The time is moving forward. And with all the added distractions at work, I find it tougher to savor each and every moment like I was able to when we spent whole days together. But my priorities are clear. I finish all he work that I can so all I have to do when I get home is be Mommy. She can have all my attention because she deserves it. And selfishly, I don’t want her to forget me… Or even struggle to recognize me. I want her to know my cough coming up the block. Just like I know the sound of her sleepy whimper from rooms away. I know it will happen because throngs of mothers have assured and reassured. I am just one that likes to speak my dreams into existence. And just incase existence is hard of hearing – repetiton is the mother of perfection!
This month, my cherub is 3 months strong and no longer considered a newborn. She is now a full fledged baby. My 4th trimester is officially over and I dare say I came thru with flying colors.

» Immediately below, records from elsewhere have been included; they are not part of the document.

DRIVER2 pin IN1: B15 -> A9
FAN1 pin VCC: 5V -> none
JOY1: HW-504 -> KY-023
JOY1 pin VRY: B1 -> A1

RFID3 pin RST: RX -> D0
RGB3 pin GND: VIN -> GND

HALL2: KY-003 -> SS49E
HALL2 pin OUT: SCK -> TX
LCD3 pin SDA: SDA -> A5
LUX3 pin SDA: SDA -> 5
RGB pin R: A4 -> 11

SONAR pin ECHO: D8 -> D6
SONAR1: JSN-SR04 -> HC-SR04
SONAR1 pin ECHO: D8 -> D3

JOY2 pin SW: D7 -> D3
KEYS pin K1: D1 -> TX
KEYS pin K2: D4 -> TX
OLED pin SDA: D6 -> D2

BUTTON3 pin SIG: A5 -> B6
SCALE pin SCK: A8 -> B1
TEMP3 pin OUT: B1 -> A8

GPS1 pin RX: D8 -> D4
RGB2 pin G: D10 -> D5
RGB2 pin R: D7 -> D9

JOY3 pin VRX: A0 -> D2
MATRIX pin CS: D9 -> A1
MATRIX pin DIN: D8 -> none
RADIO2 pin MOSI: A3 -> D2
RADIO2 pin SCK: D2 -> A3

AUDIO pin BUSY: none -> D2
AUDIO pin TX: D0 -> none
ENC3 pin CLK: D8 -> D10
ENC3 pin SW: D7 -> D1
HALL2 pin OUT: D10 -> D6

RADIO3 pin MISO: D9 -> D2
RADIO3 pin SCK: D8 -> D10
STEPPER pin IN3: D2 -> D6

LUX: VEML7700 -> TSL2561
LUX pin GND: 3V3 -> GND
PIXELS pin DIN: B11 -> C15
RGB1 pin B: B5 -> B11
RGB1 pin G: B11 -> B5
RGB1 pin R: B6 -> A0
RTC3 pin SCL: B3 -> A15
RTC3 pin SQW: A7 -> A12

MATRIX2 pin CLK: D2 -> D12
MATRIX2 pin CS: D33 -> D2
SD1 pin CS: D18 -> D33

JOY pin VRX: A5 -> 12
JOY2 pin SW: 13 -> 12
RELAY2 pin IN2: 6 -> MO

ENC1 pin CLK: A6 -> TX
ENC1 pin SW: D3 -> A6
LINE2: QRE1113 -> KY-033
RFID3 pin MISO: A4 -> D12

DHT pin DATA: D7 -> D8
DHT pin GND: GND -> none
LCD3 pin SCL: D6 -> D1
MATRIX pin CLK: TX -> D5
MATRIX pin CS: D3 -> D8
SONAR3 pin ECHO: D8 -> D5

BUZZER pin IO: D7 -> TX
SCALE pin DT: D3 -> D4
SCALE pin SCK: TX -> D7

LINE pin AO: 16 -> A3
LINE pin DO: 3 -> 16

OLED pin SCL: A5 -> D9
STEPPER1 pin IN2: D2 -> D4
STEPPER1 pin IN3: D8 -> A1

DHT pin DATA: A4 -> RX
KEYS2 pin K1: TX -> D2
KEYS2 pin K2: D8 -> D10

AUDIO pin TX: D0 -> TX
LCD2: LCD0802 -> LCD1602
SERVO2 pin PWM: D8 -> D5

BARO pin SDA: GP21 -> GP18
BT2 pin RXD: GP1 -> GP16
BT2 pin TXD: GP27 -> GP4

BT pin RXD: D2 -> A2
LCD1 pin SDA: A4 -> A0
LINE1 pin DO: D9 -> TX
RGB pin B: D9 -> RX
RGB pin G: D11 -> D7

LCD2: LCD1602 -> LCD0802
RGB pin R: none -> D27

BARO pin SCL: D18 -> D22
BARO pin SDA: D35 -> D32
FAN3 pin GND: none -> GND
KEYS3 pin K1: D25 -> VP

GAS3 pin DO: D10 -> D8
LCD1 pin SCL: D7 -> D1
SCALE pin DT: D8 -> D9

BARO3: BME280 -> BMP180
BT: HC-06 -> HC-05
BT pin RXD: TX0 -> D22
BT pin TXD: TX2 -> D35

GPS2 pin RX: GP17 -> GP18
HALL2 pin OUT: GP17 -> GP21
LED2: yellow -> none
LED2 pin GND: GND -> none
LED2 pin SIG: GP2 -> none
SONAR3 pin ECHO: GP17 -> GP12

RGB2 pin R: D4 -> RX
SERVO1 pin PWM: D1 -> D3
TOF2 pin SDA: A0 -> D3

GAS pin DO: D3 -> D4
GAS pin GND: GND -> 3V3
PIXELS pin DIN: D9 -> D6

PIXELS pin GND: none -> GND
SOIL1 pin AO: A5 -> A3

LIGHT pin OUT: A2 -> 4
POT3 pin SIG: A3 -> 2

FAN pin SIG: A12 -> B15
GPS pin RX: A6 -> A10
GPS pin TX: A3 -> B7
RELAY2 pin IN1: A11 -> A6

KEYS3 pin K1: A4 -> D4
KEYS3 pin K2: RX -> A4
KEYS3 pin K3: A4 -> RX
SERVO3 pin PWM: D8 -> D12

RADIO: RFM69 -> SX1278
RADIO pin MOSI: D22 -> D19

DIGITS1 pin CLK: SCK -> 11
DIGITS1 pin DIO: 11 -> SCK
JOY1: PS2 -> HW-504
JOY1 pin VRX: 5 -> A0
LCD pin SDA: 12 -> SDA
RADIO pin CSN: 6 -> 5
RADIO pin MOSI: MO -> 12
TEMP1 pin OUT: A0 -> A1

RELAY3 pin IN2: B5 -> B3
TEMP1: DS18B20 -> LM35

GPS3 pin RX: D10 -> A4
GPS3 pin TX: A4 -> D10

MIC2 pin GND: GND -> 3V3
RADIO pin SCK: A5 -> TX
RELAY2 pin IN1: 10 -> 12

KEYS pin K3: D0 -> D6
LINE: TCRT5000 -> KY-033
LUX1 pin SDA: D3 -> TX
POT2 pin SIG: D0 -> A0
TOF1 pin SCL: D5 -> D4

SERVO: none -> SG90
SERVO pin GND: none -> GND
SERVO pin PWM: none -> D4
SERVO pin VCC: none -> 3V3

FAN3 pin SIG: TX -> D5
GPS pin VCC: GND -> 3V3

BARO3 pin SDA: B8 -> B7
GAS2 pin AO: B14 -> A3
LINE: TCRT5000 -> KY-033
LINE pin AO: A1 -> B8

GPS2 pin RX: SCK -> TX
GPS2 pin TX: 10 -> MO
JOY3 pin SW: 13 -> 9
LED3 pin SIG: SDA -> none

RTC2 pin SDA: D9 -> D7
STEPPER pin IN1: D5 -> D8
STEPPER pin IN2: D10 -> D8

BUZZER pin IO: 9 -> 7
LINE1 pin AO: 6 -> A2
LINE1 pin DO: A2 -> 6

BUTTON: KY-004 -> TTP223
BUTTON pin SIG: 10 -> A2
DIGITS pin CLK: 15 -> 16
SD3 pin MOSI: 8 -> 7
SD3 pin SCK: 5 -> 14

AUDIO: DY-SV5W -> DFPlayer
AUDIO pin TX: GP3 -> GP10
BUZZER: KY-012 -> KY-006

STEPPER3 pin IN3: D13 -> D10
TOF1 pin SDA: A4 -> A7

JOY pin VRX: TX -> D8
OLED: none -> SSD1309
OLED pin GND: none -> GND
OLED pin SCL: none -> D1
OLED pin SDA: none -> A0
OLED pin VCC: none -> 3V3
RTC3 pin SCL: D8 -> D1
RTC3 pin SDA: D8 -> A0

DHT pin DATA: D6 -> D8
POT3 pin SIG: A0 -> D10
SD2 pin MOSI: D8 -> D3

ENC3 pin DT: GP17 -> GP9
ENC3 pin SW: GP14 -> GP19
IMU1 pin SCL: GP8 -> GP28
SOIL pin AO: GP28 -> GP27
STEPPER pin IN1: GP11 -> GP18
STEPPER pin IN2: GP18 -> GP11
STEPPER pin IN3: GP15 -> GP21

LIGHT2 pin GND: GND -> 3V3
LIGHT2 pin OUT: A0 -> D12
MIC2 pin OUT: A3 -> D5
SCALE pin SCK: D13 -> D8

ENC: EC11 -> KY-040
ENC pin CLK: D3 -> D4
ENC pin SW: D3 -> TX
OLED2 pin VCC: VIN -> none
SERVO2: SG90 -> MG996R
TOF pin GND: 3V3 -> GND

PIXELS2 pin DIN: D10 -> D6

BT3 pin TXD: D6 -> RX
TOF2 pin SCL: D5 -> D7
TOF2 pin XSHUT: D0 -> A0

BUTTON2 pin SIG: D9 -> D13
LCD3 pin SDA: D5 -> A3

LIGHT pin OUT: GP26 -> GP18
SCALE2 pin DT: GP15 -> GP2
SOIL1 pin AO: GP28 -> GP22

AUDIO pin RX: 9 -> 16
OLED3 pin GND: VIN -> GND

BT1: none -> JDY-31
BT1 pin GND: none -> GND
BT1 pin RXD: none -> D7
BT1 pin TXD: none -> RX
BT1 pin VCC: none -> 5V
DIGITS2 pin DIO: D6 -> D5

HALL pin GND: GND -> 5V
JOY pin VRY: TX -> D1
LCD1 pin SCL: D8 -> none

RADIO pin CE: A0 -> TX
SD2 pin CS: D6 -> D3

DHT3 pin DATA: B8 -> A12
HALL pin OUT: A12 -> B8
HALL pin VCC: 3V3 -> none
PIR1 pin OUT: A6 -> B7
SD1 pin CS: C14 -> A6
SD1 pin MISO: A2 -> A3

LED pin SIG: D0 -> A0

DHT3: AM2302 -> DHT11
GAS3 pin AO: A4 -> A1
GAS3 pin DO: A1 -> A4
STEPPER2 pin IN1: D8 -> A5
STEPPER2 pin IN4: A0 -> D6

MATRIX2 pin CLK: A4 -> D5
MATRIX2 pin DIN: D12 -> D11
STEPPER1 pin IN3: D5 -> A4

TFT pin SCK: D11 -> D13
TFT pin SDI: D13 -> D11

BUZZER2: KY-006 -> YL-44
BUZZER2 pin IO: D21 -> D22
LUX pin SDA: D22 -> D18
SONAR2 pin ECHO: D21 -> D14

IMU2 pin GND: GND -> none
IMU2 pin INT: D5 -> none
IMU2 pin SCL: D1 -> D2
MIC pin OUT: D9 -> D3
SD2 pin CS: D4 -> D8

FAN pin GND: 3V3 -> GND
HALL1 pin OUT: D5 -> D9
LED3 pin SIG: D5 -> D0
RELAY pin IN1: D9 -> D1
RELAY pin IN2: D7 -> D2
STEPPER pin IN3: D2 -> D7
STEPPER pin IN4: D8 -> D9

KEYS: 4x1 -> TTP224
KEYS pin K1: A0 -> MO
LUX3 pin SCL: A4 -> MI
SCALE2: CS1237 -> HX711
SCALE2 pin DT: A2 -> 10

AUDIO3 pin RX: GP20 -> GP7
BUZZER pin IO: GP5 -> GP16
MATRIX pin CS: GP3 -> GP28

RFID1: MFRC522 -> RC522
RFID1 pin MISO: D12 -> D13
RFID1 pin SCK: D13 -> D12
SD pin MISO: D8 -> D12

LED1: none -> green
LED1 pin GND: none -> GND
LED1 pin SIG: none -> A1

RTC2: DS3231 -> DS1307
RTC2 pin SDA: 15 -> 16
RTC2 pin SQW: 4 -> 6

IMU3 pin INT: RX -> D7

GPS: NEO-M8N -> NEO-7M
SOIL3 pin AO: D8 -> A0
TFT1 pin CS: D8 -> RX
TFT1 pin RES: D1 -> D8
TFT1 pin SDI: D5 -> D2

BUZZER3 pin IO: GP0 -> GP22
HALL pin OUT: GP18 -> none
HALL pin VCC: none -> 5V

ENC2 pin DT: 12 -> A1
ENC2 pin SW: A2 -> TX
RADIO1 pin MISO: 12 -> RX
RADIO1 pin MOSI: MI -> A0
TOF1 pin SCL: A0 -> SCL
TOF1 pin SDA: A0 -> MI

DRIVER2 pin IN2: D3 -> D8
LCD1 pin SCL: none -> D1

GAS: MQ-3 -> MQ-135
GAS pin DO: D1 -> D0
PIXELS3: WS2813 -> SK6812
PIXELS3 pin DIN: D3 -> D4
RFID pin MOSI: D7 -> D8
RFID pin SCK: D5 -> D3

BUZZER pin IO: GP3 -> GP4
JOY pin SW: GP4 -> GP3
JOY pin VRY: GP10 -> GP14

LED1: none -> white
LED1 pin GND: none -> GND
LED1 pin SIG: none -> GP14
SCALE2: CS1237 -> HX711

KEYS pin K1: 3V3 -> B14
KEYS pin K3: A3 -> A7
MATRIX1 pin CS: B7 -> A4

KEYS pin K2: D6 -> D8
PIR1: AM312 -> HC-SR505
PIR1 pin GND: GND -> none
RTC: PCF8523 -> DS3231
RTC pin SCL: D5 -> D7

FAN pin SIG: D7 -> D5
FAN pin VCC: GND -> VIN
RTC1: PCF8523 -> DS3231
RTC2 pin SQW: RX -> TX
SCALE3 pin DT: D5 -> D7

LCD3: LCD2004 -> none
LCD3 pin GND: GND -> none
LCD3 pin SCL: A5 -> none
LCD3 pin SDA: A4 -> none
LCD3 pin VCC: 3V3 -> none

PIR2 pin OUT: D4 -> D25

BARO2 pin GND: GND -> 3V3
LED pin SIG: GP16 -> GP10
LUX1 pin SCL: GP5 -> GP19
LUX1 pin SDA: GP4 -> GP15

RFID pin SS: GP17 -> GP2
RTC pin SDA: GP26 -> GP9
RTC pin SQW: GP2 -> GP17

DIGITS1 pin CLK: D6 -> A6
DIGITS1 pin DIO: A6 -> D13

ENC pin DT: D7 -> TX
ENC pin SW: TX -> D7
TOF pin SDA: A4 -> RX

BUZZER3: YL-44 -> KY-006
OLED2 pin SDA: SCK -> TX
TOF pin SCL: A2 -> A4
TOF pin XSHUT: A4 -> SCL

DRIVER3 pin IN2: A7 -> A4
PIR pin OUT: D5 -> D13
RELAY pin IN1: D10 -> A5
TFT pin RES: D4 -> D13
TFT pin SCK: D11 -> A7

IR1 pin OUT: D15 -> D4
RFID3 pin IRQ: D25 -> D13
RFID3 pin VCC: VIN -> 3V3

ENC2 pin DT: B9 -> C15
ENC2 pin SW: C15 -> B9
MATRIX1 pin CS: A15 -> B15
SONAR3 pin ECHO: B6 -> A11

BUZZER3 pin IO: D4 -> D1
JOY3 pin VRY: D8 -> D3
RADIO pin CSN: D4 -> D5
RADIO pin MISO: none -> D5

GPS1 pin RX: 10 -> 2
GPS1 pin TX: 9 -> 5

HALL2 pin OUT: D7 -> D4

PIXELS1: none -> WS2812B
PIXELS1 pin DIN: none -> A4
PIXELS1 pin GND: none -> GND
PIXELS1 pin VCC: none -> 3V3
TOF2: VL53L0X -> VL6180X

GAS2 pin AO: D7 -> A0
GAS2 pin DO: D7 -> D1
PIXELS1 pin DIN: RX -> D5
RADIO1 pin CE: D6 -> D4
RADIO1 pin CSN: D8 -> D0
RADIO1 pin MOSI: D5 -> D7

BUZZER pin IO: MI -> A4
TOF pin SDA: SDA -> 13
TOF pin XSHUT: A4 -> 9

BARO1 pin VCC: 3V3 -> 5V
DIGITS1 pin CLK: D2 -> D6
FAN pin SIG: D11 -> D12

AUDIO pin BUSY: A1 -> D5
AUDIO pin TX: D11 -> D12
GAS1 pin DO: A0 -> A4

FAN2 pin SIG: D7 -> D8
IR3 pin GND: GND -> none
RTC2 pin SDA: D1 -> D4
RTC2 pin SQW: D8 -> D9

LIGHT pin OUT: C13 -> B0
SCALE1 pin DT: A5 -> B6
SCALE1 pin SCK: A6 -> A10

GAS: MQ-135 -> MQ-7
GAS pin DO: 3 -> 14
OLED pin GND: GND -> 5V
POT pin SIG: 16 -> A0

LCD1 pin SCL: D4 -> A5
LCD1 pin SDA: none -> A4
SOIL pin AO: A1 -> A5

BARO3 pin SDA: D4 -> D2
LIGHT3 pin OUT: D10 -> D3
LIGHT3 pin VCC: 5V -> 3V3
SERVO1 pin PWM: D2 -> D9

I know it is all a process and all the things I have expertise in now will go the way of the dinosaur soon. But I am ready for the ever changing, always evolving wonderment that is my Theeny.
Her morning laughter at the sight and recognition of me is something that I LIVE for. It is the most powerful pick me up in the morning and fuels me through my day to get back to her. I love my nucleus. Seeing us together gives me new purpose and renewed strength. I believe I can accomplish anything – even bring myself home and be a SAHM like I have always wanted. I just have to walk the path carefully and diligently. I can. I will. For my Theeny.